Electrochemical series refers to the arrangement of components based on their standard electrode potential values. It’s also known as an activity sequence. Higher standard electrode potential elements are placed over lower standard electrode potential elements. The items at the very top of the series have a tendency to be easily decreased. The elements near the bottom, on the other hand, have the least inclination to be decreased.

Fluorine has the highest standard electrode potential, hence it has the greatest inclination to be decreased. Because lithium has the lowest standard electrode potential, it has the least tendency to be lowered.
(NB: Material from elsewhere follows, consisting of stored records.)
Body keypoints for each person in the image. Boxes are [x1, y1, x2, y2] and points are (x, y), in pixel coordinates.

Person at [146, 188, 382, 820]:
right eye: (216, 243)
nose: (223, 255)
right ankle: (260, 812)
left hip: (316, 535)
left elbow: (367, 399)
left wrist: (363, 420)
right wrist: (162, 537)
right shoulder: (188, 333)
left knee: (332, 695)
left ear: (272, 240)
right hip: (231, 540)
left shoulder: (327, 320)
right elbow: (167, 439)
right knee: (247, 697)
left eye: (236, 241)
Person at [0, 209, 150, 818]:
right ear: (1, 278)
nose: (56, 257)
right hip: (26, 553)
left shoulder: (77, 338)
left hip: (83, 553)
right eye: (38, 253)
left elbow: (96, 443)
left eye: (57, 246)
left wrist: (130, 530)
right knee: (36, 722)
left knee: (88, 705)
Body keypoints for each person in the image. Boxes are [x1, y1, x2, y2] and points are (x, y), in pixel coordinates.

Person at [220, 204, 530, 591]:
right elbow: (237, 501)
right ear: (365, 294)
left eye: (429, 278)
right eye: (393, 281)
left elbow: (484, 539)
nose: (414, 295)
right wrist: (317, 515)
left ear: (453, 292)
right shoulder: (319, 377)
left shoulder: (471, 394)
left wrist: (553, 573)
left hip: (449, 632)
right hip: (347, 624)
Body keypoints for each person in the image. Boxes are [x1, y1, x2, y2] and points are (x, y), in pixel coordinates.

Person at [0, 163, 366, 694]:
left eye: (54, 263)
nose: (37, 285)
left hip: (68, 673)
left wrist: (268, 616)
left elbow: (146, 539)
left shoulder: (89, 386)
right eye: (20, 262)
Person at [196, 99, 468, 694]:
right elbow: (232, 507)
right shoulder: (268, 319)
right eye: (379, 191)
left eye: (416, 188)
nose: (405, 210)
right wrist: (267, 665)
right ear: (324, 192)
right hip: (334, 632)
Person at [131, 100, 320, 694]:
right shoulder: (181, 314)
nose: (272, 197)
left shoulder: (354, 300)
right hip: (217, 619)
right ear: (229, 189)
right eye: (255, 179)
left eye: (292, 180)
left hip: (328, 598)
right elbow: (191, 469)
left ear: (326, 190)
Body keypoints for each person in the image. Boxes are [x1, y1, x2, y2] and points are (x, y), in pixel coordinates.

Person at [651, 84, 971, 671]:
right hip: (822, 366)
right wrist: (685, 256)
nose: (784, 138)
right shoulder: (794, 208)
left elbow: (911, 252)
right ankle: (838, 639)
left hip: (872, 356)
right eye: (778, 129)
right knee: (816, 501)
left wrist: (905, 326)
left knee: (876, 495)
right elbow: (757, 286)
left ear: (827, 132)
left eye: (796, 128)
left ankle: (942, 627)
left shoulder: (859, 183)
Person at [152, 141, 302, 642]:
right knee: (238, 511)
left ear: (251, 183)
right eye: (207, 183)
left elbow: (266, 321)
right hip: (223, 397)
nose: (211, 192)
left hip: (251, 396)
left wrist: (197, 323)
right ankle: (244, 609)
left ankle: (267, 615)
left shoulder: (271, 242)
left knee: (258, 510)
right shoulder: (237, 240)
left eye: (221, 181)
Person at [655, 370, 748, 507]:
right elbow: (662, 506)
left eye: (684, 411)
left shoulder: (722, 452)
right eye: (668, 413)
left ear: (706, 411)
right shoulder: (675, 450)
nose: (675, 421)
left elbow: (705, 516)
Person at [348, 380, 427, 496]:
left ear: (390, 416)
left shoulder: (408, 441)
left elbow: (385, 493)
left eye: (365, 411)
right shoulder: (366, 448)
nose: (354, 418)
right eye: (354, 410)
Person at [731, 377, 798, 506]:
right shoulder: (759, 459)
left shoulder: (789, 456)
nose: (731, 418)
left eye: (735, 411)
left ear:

As a result, fluorine is a strong oxidizing agent, while lithium is a strong reducing agent.

Standard Electrode Potentials and Their Applications

The following are some of the applications of standard electrode potentials:

• It’s a tool for determining the relative strengths of various oxidants and reductants.
• It’s used to figure out how to determine standard cell potential.
• It’s used to foresee possible outcomes.
• Prediction of the reaction’s equilibrium.

Conclusion

Only aqueous equilibrium can be measured using standard electrode potentials. Using typical electrode potentials, we can estimate reaction possibilities, but not the rate of reaction.

This was a quick overview of standard electrode potential and how to calculate it using examples. Concentrate on the notion and how it is calculated.